As with many exciting new technologies, the hype surrounding Blockchain has been extreme and prompted a tidal wave of company experimentation that has proven one thing: Blockchain is not a good fit for all applications, but for some, it is an exceptional fit. It is our belief that many supply chain operations belong in the exceptional category. The Center for Global Enterprise’s (CGE) Digital Supply Chain Institute’s (DSCI) research has shown that with proper selection of use-cases, tremendous benefits can be realized.
Blockchain for the enterprise is a specialized workflow automation tool that when applied properly is a powerful cross-enterprise transformation instrument. However, our research has shown that success stories remain elusive because of difficulties in forming the Blockchain ecosystem or network, determining network and data governance, and complying with government data regulations. It is this last element that forms the basis of this paper.

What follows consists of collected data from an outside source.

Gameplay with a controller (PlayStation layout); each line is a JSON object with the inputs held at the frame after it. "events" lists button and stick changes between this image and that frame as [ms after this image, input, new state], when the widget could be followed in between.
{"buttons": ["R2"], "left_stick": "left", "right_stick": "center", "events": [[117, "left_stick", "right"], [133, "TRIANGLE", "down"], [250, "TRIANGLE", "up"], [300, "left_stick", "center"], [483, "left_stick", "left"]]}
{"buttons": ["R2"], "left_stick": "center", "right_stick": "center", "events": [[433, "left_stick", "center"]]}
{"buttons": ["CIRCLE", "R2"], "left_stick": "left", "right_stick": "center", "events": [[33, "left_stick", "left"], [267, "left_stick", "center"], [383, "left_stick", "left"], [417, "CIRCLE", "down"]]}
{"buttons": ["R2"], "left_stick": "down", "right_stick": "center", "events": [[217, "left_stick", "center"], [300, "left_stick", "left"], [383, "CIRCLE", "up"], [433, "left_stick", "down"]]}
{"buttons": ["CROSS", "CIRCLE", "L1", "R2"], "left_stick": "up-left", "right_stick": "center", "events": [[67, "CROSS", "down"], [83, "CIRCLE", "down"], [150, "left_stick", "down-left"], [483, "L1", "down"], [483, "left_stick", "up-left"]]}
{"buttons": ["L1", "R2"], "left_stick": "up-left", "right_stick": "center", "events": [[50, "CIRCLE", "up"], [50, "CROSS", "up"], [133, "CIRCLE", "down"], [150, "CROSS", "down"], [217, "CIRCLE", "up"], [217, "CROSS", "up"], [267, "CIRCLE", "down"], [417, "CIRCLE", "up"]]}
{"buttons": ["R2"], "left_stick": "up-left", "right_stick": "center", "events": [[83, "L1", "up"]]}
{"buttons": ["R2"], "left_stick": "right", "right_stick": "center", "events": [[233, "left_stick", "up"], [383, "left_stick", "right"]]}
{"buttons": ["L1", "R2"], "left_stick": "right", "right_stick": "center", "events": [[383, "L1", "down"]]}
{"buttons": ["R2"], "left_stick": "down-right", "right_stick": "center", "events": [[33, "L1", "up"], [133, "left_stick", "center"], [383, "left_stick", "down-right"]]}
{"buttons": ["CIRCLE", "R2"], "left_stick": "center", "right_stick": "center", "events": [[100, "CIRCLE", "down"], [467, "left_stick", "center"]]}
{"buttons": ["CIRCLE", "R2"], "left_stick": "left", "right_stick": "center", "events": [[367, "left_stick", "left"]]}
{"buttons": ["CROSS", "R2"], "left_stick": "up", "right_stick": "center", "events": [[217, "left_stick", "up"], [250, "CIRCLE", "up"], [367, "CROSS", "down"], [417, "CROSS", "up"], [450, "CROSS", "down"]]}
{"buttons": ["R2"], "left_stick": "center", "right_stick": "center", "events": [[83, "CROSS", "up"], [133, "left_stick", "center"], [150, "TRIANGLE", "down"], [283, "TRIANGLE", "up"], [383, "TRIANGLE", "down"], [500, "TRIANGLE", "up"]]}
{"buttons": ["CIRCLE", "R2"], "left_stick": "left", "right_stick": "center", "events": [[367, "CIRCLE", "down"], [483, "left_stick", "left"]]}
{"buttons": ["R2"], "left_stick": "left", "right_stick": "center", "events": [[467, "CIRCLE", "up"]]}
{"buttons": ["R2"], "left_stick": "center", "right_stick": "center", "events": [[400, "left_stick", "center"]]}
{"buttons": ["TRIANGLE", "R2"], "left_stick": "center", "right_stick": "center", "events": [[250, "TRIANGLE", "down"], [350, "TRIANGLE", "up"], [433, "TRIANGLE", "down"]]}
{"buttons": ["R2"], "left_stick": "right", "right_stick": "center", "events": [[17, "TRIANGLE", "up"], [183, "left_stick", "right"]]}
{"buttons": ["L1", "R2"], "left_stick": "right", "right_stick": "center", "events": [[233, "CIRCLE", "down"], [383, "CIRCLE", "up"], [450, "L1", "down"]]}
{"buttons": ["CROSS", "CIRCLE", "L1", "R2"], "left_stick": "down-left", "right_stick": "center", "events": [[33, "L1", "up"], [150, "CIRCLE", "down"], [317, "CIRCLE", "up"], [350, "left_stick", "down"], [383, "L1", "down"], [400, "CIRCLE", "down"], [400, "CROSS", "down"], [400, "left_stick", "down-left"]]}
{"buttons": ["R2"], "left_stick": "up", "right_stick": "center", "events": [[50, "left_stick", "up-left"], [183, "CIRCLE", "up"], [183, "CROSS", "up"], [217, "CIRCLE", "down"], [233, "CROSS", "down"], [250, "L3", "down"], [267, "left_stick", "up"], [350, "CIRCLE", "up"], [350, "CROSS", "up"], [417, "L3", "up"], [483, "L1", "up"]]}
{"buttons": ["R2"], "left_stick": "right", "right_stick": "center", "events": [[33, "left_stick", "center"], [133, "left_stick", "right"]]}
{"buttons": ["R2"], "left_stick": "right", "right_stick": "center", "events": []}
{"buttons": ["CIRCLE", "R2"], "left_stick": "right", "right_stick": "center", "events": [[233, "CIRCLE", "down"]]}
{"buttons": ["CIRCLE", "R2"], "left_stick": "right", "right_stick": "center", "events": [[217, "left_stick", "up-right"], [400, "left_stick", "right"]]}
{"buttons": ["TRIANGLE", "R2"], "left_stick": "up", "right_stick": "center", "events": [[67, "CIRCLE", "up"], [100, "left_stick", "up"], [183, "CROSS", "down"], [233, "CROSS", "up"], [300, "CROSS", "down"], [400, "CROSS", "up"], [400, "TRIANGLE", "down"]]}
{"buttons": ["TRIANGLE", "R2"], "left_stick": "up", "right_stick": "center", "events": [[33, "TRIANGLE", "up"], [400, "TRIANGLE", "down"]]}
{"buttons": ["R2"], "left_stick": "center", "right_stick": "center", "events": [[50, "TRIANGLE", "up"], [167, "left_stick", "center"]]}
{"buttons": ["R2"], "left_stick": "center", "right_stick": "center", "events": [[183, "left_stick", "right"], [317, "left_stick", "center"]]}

Many commentators have written that GDPR and Blockchain technology are fundamentally incompatible. This paper was prompted by DSCI members who saw this as a clear inhibitor to Blockchain adoption and asked for our view. We enlisted the intellectual property, technology and data protection practices of Cravath, Swaine & Moore and Slaughter and May, two leading international law firms, to better define the opportunities and challenges as the new law applies to this nascent technology. This paper is an abridged version of the full paper “March of the blocks: GDPR and the blockchain” written by the same parties.
Other countries will, undoubtedly, adopt regulations similar to GDPR and hence businesses are unlikely to avoid privacy compliance issues in the future. We also want to emphasize that the GDPR is a pressing concern not just for B2C companies, as the evolution of supply chains in a digital economy is increasingly making B2C and B2B distinctions irrelevant. We also note that a simple signature on a purchase order can be subject to the regulation, making it relevant to all businesses.
In this paper, we focus on GDPR compliance in a Blockchain network. We will examine the power and efficiencies Blockchain brings to the shipping industry and examine the compliance challenges created by GDPR. We conclude that GDPR and Blockchain can happily coexist and provide a framework for addressing GDPR compliance in a Blockchain network.